▶ [Exercise requirements]:
Below are records that contain pictures; transcribe the text exactly and omit the pictures.

▶ [Data]:
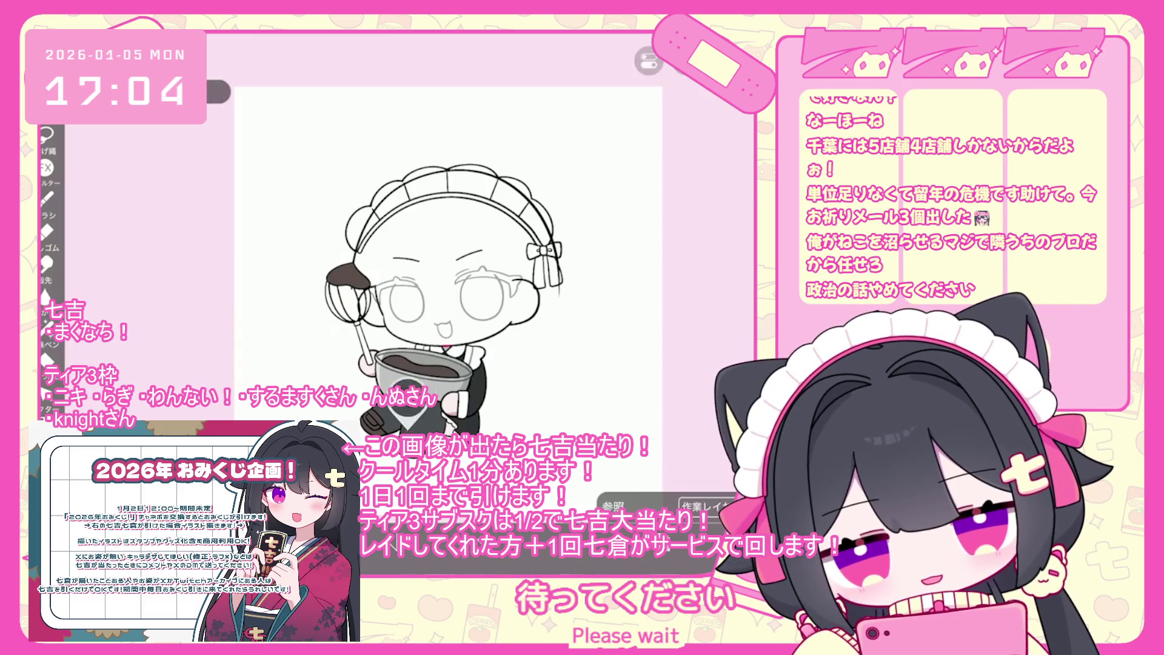
key("c")
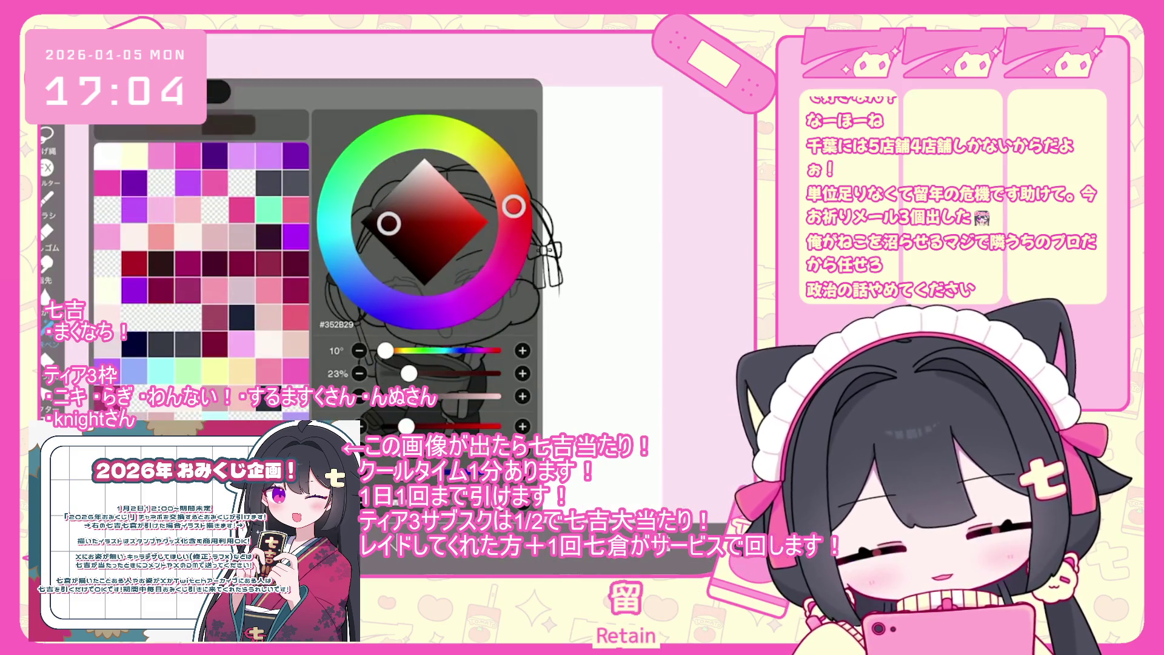
key("c")
Step: Clip layer 15 onto layer 14 and undo the last lasso fill
scroll(425, 243, "up", 5)
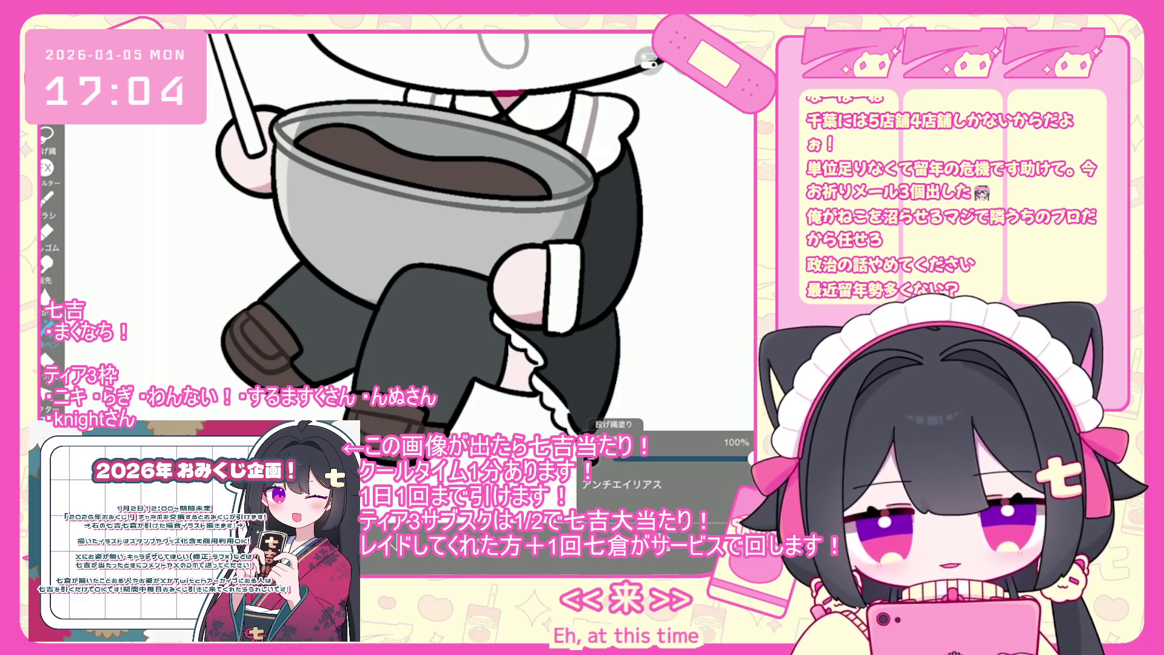
scroll(449, 236, "down", 2)
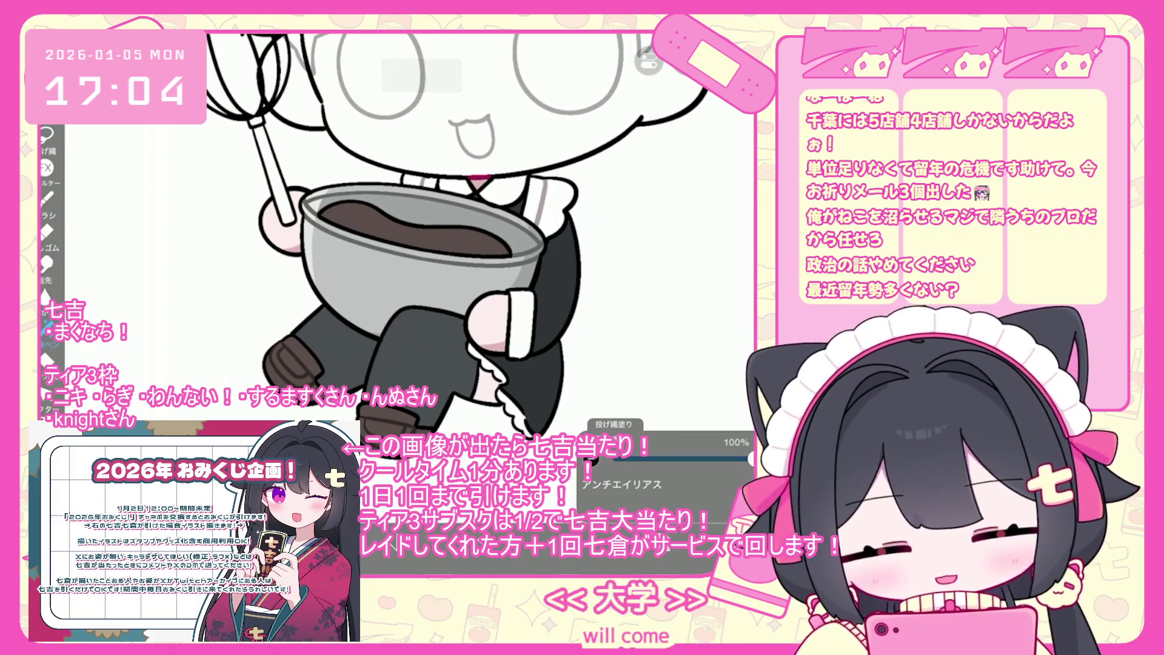
scroll(401, 236, "down", 1)
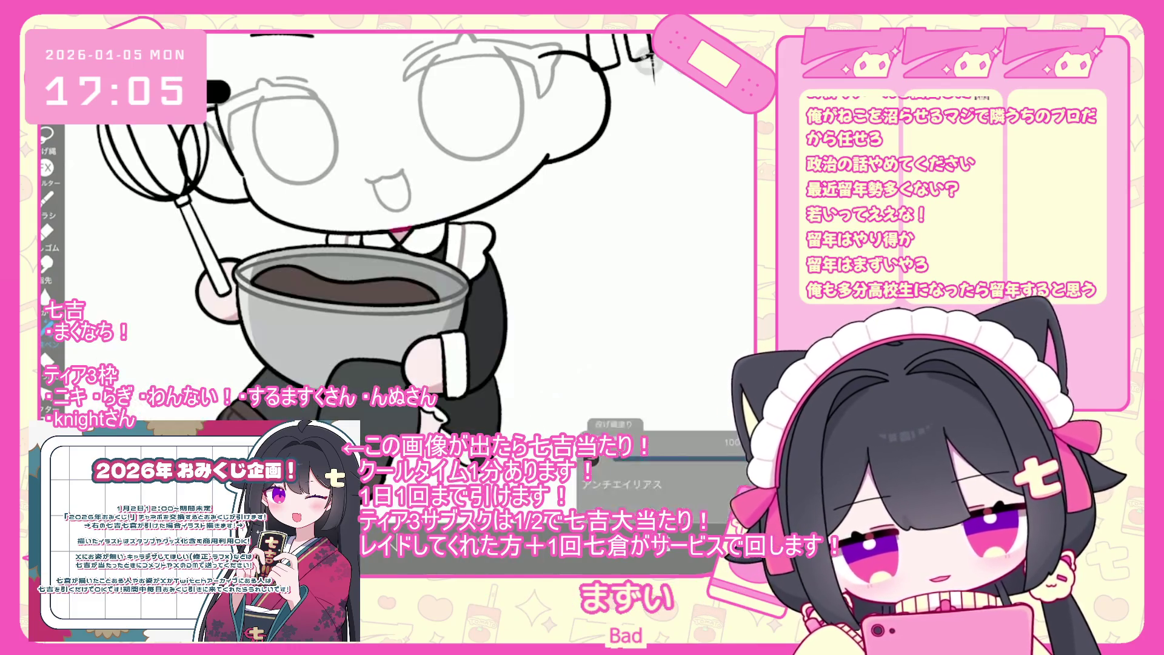
left_click(608, 469)
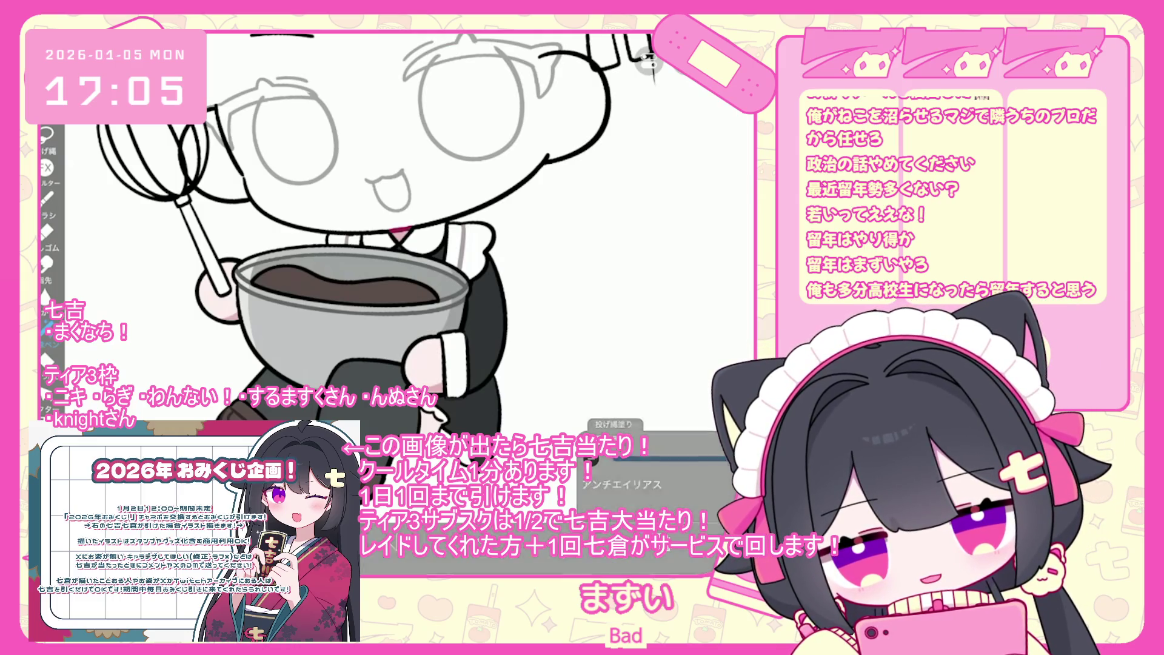
key("ctrl+z")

▶ [Written solution]:
key("c")
key("c")
Step: Clip layer 15 onto layer 14 and undo the last lasso fill
scroll(425, 243, "up", 5)
scroll(449, 236, "down", 2)
scroll(401, 236, "down", 1)
left_click(608, 469)
key("ctrl+z")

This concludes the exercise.